■ **Text section**:

══════════

The Archetype’s Plaything
I would have died to play Ophelia, but something greater said NO.
Have you ever had an experience of something greater than your personal self breaking through and taking over? Not necessarily talking about a psychotic break although that can happen. What was it like for you? Did it change you?
What follows is a poem about just such an experience. Plucked from a semi-autobiographical collection of poems,* writing it was like cutting the umbilical cord that had been wrapped around my neck for decades.
Note: Due to Substack’s formatting constraints, it was either butcher the line breaks or squash it into prose. 🙇🏻♀️ mgw grrr
Tennis isn’t happening, tho’ I’ve got the balls. Drama wasn’t worth getting involved. Yeah, I write for my life. I don’t market it, but there’s a point where it flows out, the dramatic voice rips through my minimal role and EVERYONE is astounded, including me.

══════════

■ **Supplied entries**:
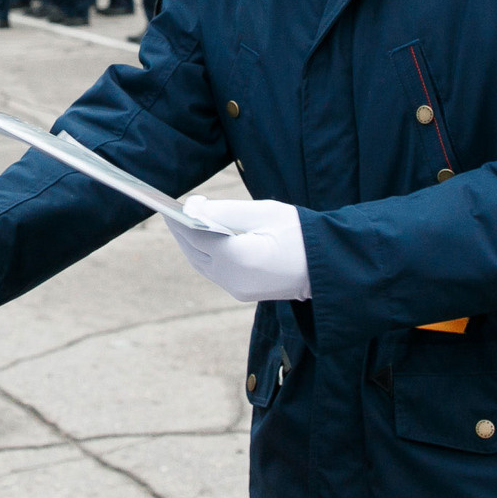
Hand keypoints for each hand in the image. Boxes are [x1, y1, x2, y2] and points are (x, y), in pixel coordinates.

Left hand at [170, 199, 309, 302]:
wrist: (327, 266)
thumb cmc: (300, 233)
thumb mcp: (264, 212)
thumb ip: (226, 210)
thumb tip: (193, 208)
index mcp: (239, 257)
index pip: (197, 235)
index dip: (180, 219)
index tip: (168, 204)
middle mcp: (233, 278)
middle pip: (195, 251)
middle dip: (181, 231)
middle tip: (169, 212)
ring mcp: (237, 289)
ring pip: (202, 264)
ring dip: (190, 244)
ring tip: (181, 224)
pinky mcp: (242, 293)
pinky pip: (214, 272)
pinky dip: (204, 255)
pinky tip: (201, 240)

══════════

■ **Problem A**: In the text "The Archetype's Plaything," rewrite the passage starting at "Have you ever" and ending at "it change you?", replacing "experience" with "encounter".
■ **Problem B**: According to "The Archetype's Plaything," what was writing the poem like?
■ **Problem C**: List every question that "The Archetype's Plaything" puts to its readers.

■ **Response box A**:
Have you ever had an encounter of something greater than your personal self breaking through and taking over? Not necessarily talking about a psychotic break although that can happen. What was it like for you? Did it change you?

■ **Response box B**: It was like cutting the umbilical cord that had been wrapped around the writer's neck for decades.

■ **Response box C**:
- Have you ever had an experience of something greater than your personal self breaking through and taking over?
- What was it like for you?
- Did it change you?